Text provided —
In all, over 30 bombs exploded at the homes and businesses of the city's major gambling kings over the next three years. The police claimed the bombings were the result of a blackmailing scheme run by a mysterious gang known as "Smith & Jones":
The Chicago dynamiters who blew up gambling places for blackmail did business under the name “Smith & Jones”. That is, when they wanted a gambler to put them in the payroll the gambler would receive a mysterious telephone call telling him to see Smith & Jones. The gamblers all knew what that meant and that they would be dynamited if they did not see Smith & Jones.
The police never offered any evidence of such a scheme, and were never able to arrest Smith or Jones. A more likely cause for the bombings was Mont Tennes' attempts to monopolize the flow of race information into the city.

Problem A —
Reproduce the section of the passage on the Chicago gambling bombings that begins at the words "The police never" and ends after the words "into the city.".
Problem B —
According to the passage on the Chicago gambling bombings, under what name did the dynamiters do business?
Problem C —
List every distinct proper name in the passage on the Chicago gambling bombings. Count the gang's full name as one entry and each surname that appears alone as a separate entry.

Provided data —
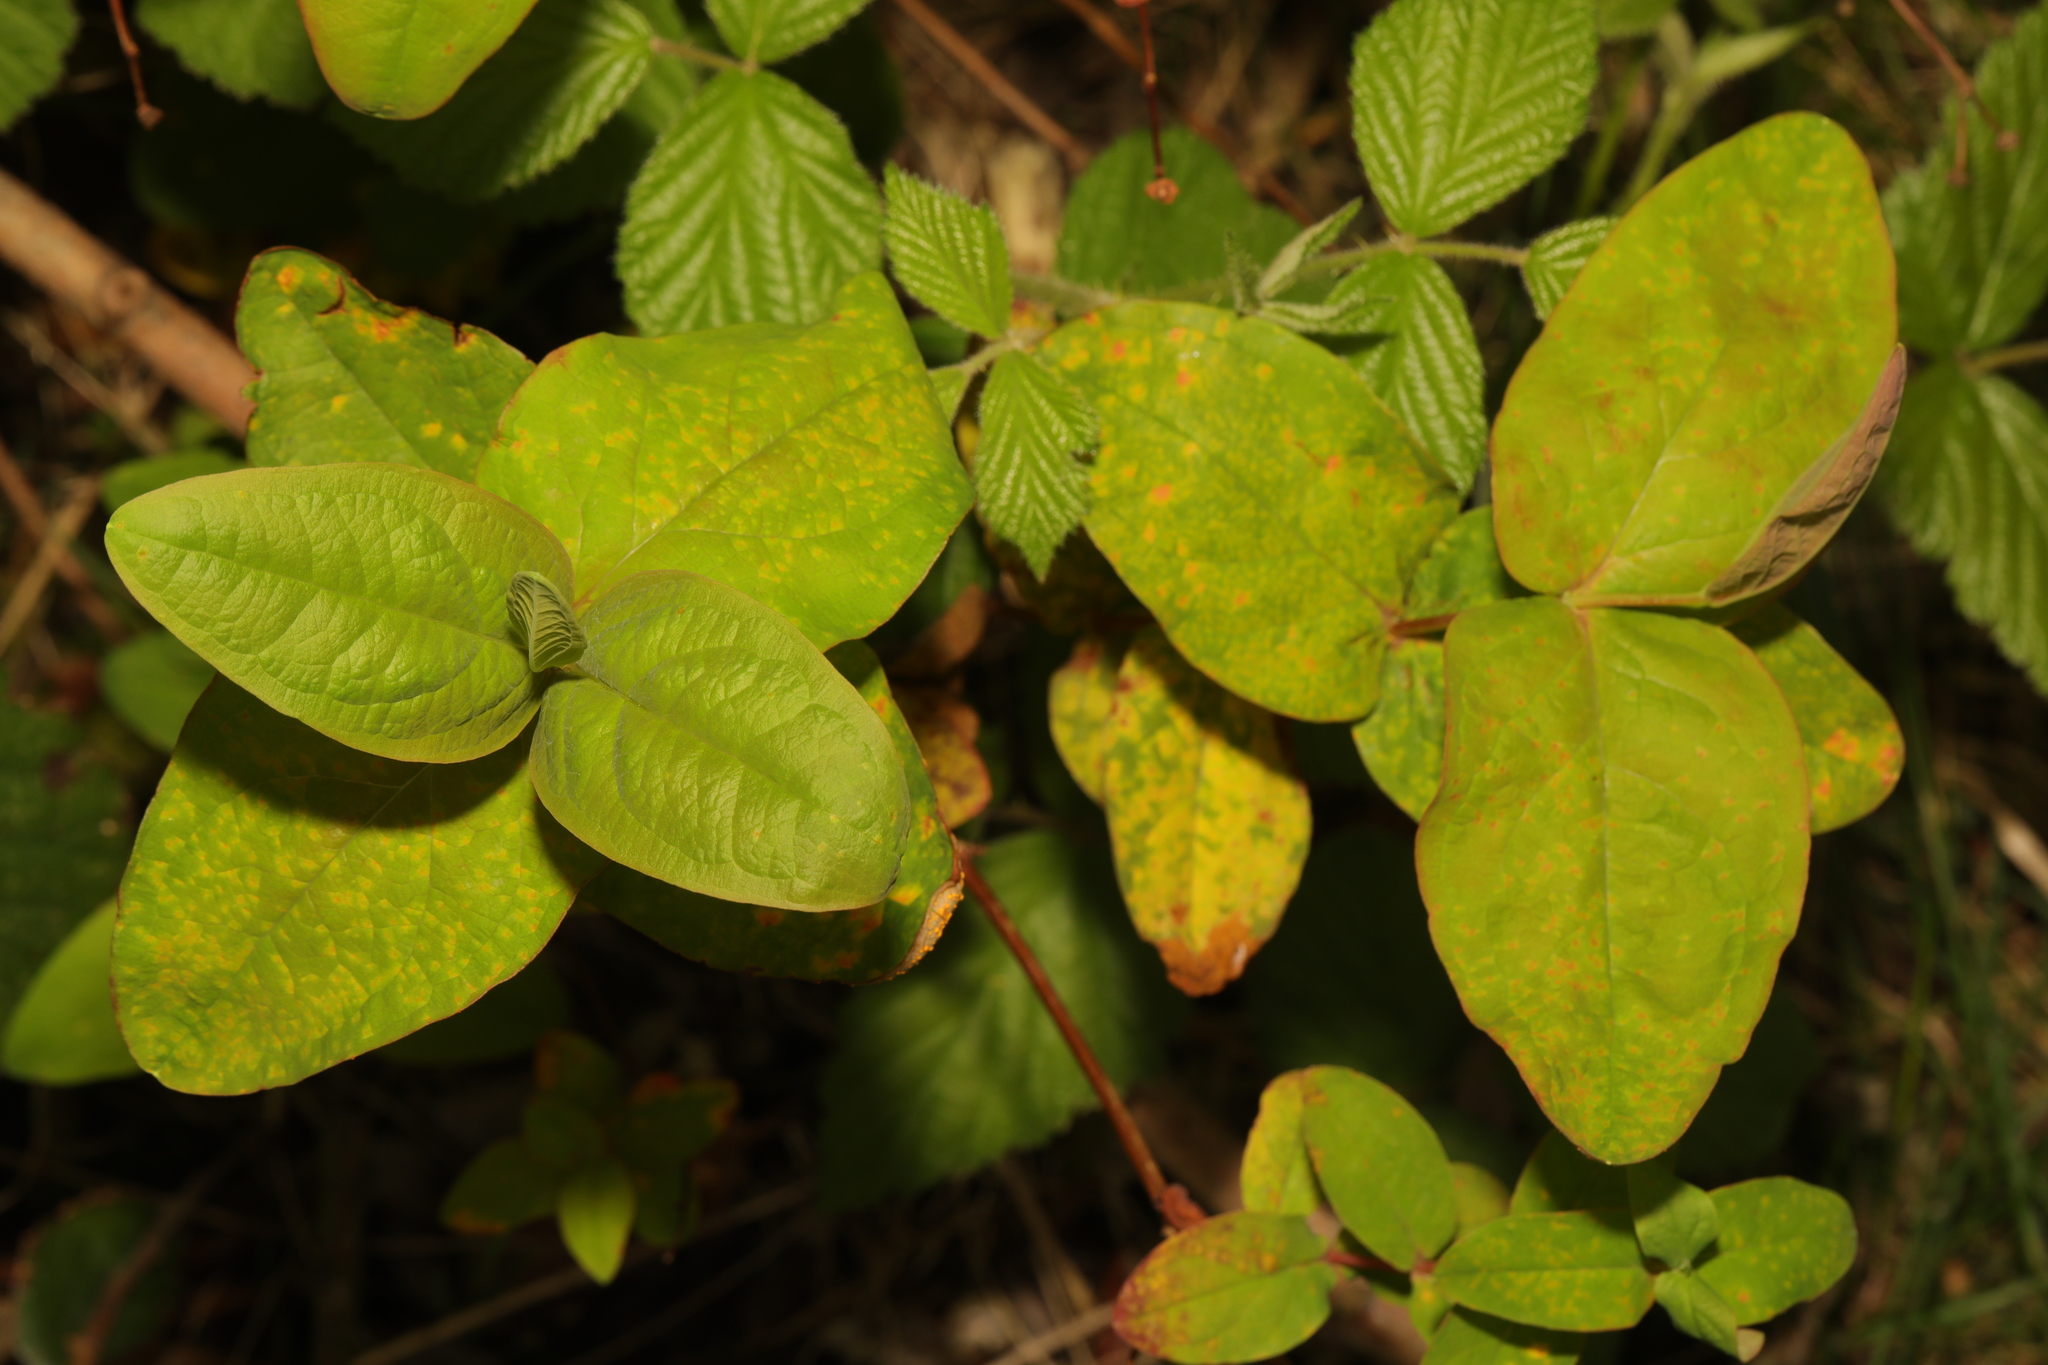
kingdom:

Full solution A —
The police never offered any evidence of such a scheme, and were never able to arrest Smith or Jones. A more likely cause for the bombings was Mont Tennes' attempts to monopolize the flow of race information into the city.

Full solution B —
"Smith & Jones"

Full solution C —
Chicago
Smith & Jones
Smith
Jones
Mont Tennes